Conference Tournament Primer: Big South ConferencePosted by Adam Stillman on March 5th, 2014
It’s day three of Championship Fortnight and with three more conferences tipping off today, what better way to get you through the next two weeks of games than to break down each of the Other 26′s conference tournaments. Today, the Big South, NEC and OVC get started.
Dates: March 5, 7-9
Site: HTC Center (Myrtle Beach, S.C.)
What to expect: Chaos. The Big South Tournament might be the most unpredictable conference tourney in the nation. Just two games separated first place from seventh place in the league standings, and it wouldn’t come as a surprise for any of those teams to earn the automatic bid. Remember that Liberty, a squad that finished 6-10 in the league a season ago, won last year’s bid. With the parity in this conference, it could be just about anybody. Pick a name out of a hat for this one.
Favorite: High Point.

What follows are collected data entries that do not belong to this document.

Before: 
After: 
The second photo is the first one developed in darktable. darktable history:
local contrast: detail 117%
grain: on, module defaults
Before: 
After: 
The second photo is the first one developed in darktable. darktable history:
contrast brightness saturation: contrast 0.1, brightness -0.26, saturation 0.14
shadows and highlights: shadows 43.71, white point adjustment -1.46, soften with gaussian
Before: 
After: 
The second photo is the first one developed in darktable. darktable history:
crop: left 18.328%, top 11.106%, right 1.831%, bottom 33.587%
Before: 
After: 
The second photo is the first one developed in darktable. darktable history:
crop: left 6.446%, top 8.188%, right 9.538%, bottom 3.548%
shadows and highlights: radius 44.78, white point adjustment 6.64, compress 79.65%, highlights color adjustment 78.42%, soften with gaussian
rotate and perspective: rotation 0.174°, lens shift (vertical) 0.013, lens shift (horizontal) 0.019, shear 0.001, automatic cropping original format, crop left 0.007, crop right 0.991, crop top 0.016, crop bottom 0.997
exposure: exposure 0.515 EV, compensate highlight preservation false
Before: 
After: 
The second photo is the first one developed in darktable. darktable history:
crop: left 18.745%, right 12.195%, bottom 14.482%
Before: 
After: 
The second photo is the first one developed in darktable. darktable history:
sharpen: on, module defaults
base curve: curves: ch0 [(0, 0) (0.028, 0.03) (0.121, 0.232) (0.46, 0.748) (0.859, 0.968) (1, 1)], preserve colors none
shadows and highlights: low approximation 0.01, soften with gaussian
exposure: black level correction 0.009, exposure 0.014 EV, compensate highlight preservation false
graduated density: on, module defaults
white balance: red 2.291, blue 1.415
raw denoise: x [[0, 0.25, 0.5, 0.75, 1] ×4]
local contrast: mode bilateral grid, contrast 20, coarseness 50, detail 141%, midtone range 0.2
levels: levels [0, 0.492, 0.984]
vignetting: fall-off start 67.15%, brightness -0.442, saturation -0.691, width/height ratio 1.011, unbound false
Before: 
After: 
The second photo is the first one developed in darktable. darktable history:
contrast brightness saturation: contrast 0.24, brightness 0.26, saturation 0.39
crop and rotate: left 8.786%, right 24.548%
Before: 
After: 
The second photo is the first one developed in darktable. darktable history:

The Panthers won the league by a single game with a record of 12-4. They could have been a legitimate Cinderella threat had former Florida Gator Allan Chaney not had his career cut short in December due to heart complications. Still, the regular season champion features sophomore John Brown and his 19.6 PPG and his 7.9 rebounds per contest on the inside, and won’t be easy to beat.
Darkhorse: Virginia Military Institute. If there’s one thing third-seeded VMI can do, it’s score the basketball. The Keydets are the nation’s highest scoring team, averaging 88.5 PPG this season. While they’re not exactly efficient — ranking 134th in the country at 106.4 points per 100 possessions, according to Ken Pomeroy — their ability to pile up the points makes the Keydets a serious threat to win the league’s automatic bid.
Who wins: Coastal Carolina. The second-seeded Chanticleers have to travel just eight miles to the HTC Center. They won the South Division at 11-5. It’s a toss-up with this league, so nearby Coastal Carolina is the pick.
Player to watch: D.J. Covington, VMI. While High Point’s John Brown was named the Big South Player of the Year, I touched on him earlier. I’m going with Covington for his ability to affect the game on both ends of the floor. Not only does the 6’9″ senior average 18.7 PPG and 9.3 RPG, he was named the league’s defensive player of the year, helped by his 8.2 percent block percentage.